*** Given information Section Begins ***

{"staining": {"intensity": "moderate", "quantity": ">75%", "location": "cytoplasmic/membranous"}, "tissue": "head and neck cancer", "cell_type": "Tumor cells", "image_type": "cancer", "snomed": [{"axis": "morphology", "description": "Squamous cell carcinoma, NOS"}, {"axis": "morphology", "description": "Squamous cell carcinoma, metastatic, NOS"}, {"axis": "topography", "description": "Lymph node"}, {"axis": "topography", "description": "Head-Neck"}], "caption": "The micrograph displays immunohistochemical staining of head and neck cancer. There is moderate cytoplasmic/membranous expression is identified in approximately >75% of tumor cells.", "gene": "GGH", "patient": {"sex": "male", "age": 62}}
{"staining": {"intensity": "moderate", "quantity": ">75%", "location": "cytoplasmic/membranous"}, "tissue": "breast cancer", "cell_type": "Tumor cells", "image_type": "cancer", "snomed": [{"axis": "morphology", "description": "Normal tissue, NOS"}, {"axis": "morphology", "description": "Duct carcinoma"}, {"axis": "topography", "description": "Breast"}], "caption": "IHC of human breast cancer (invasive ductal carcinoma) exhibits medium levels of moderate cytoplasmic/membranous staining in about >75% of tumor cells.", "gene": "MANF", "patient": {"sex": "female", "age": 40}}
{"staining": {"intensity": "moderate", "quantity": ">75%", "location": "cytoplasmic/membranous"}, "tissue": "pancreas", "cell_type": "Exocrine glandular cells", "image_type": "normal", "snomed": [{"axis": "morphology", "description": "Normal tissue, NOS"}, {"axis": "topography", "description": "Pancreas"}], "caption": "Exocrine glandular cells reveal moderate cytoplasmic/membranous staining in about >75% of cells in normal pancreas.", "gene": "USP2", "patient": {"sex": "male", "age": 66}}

*** Given information Section Ends ***

__What is being asked__
Each line of the data needs to be repeated exactly.

__Response area__
{"staining": {"intensity": "moderate", "quantity": ">75%", "location": "cytoplasmic/membranous"}, "tissue": "head and neck cancer", "cell_type": "Tumor cells", "image_type": "cancer", "snomed": [{"axis": "morphology", "description": "Squamous cell carcinoma, NOS"}, {"axis": "morphology", "description": "Squamous cell carcinoma, metastatic, NOS"}, {"axis": "topography", "description": "Lymph node"}, {"axis": "topography", "description": "Head-Neck"}], "caption": "The micrograph displays immunohistochemical staining of head and neck cancer. There is moderate cytoplasmic/membranous expression is identified in approximately >75% of tumor cells.", "gene": "GGH", "patient": {"sex": "male", "age": 62}}
{"staining": {"intensity": "moderate", "quantity": ">75%", "location": "cytoplasmic/membranous"}, "tissue": "breast cancer", "cell_type": "Tumor cells", "image_type": "cancer", "snomed": [{"axis": "morphology", "description": "Normal tissue, NOS"}, {"axis": "morphology", "description": "Duct carcinoma"}, {"axis": "topography", "description": "Breast"}], "caption": "IHC of human breast cancer (invasive ductal carcinoma) exhibits medium levels of moderate cytoplasmic/membranous staining in about >75% of tumor cells.", "gene": "MANF", "patient": {"sex": "female", "age": 40}}
{"staining": {"intensity": "moderate", "quantity": ">75%", "location": "cytoplasmic/membranous"}, "tissue": "pancreas", "cell_type": "Exocrine glandular cells", "image_type": "normal", "snomed": [{"axis": "morphology", "description": "Normal tissue, NOS"}, {"axis": "topography", "description": "Pancreas"}], "caption": "Exocrine glandular cells reveal moderate cytoplasmic/membranous staining in about >75% of cells in normal pancreas.", "gene": "USP2", "patient": {"sex": "male", "age": 66}}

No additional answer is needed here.